**EXERCISE GOAL**
Pull out each line in the entries below that contains the word "category", matching uppercase and lowercase exactly.

DATA SECTION Block Start

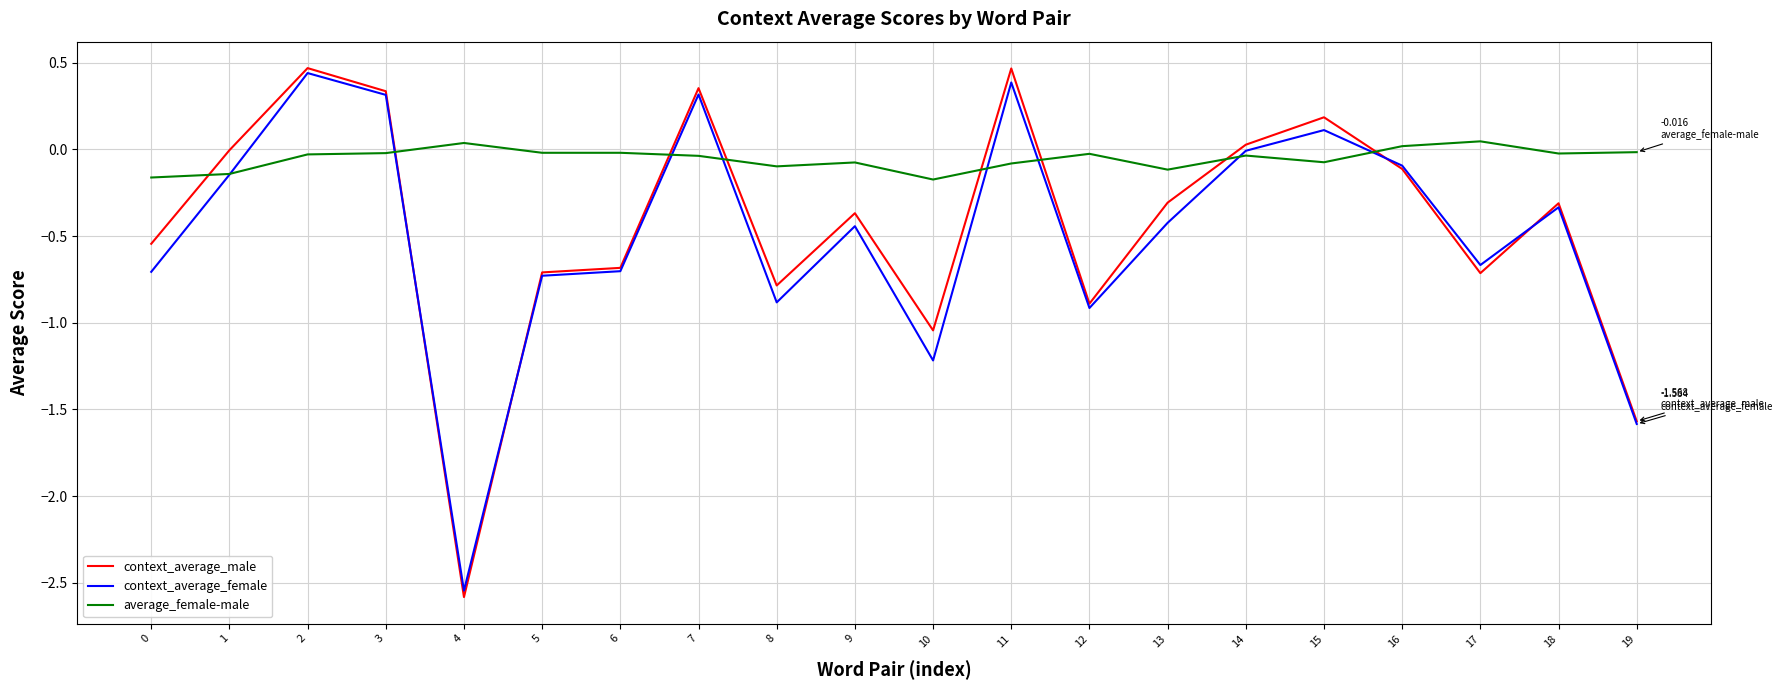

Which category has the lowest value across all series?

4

DATA SECTION Block End
DATA SECTION Block Start

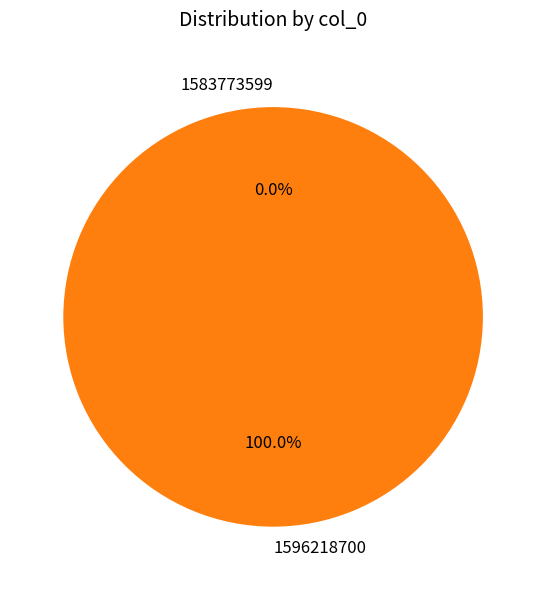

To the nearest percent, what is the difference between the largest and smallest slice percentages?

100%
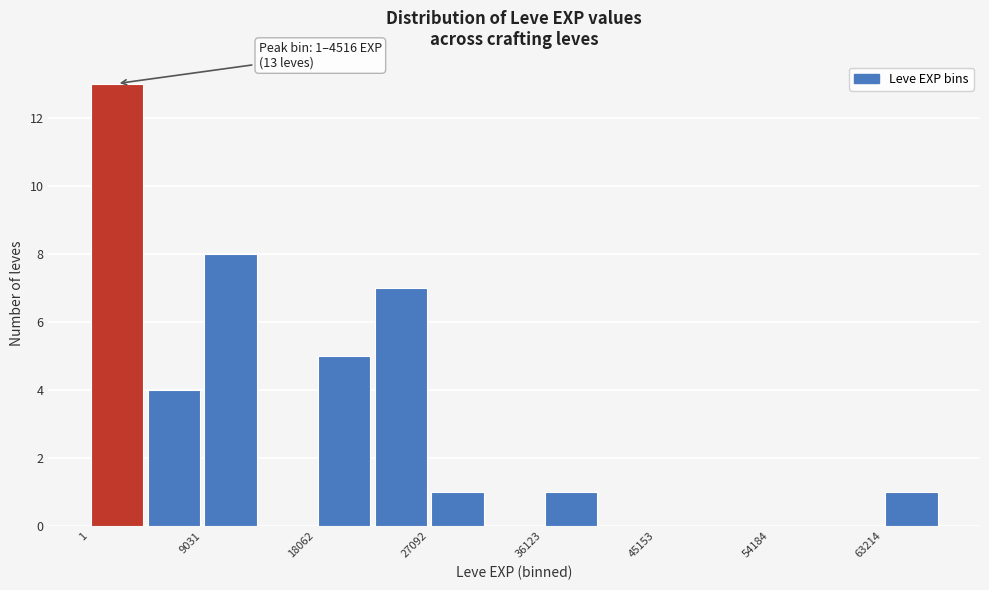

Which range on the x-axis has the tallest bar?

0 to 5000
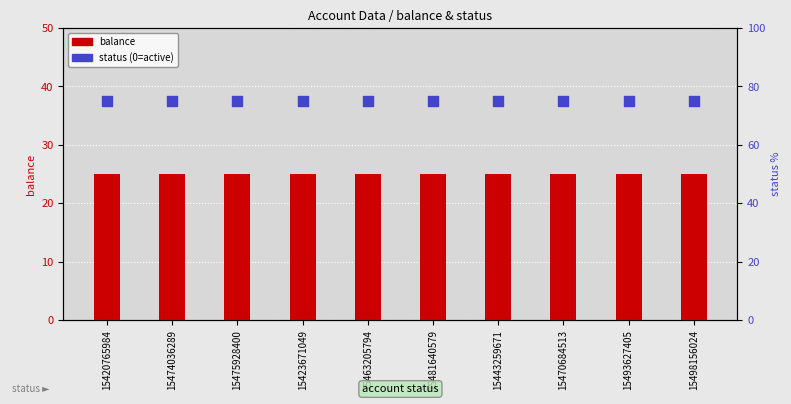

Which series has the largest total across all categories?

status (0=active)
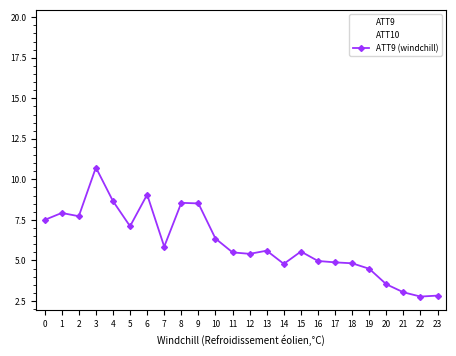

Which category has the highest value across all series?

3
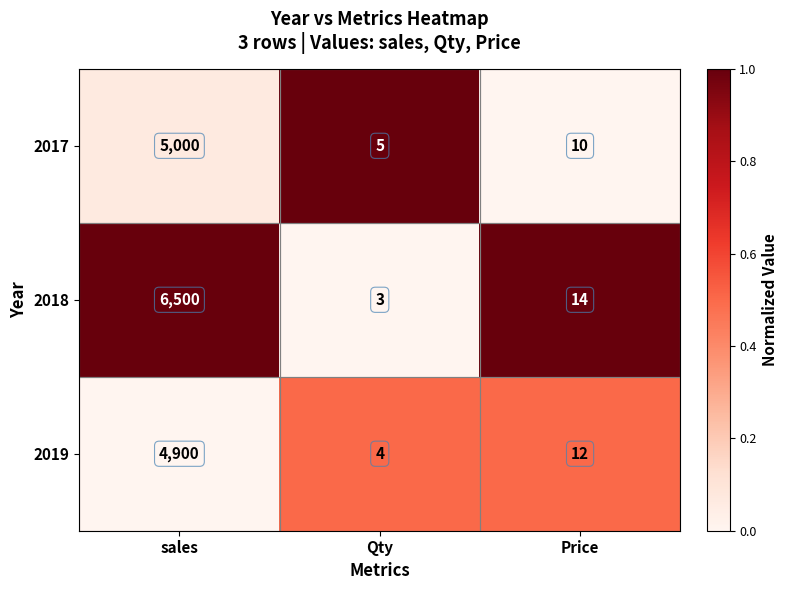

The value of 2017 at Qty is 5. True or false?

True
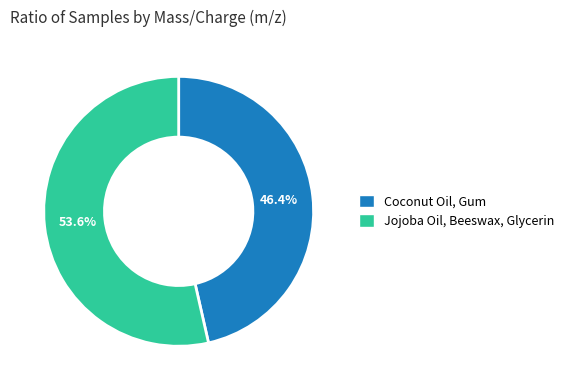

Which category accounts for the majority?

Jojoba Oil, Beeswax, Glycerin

DATA SECTION Block End
DATA SECTION Block Start

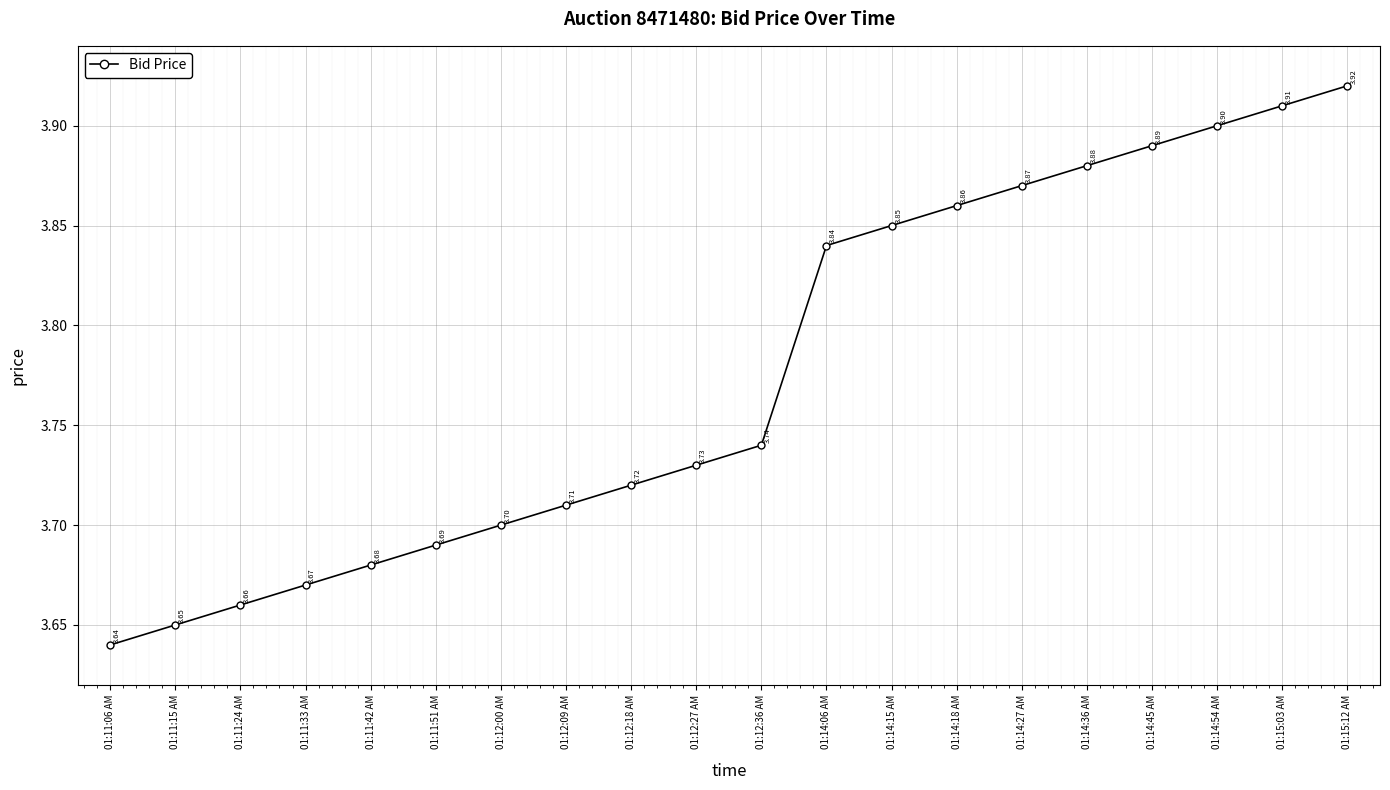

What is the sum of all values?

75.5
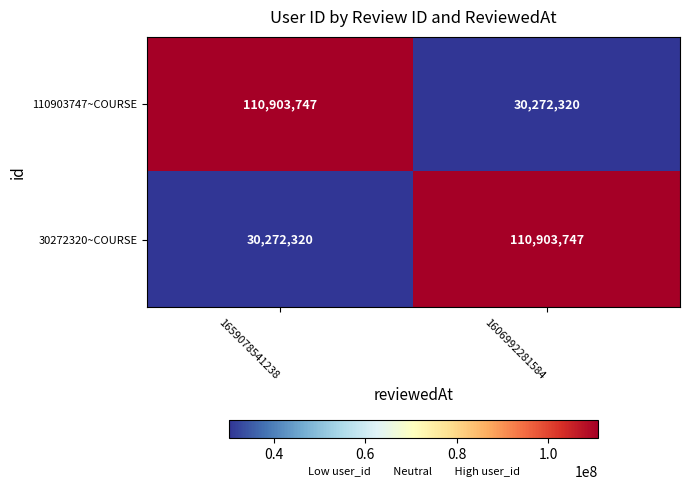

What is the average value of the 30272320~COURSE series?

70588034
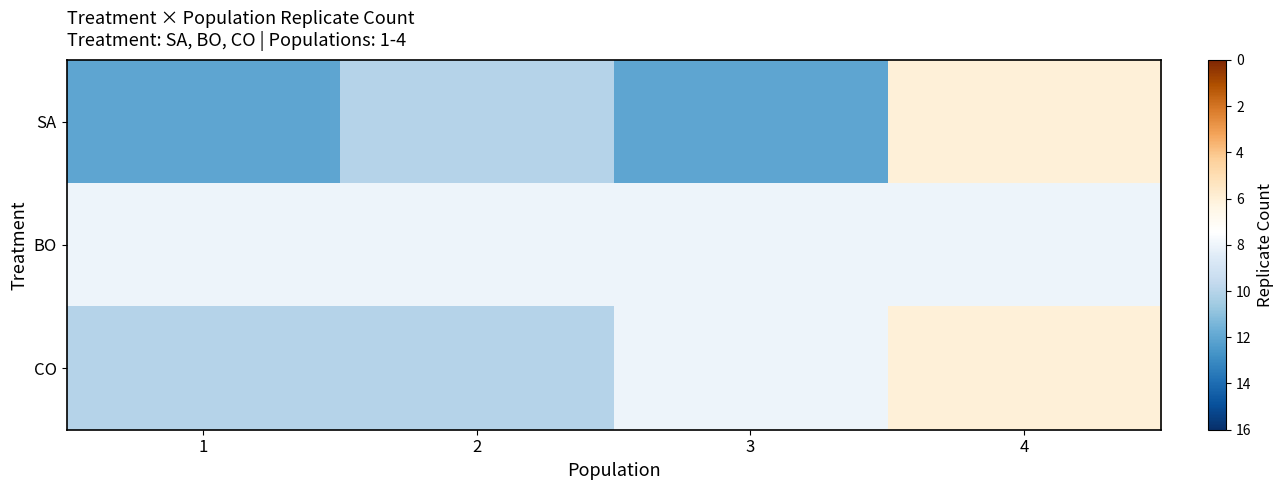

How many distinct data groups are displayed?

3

DATA SECTION Block End

**TASK OUTPUT**
Which category has the lowest value across all series?
Which category has the highest value across all series?
Which category accounts for the majority?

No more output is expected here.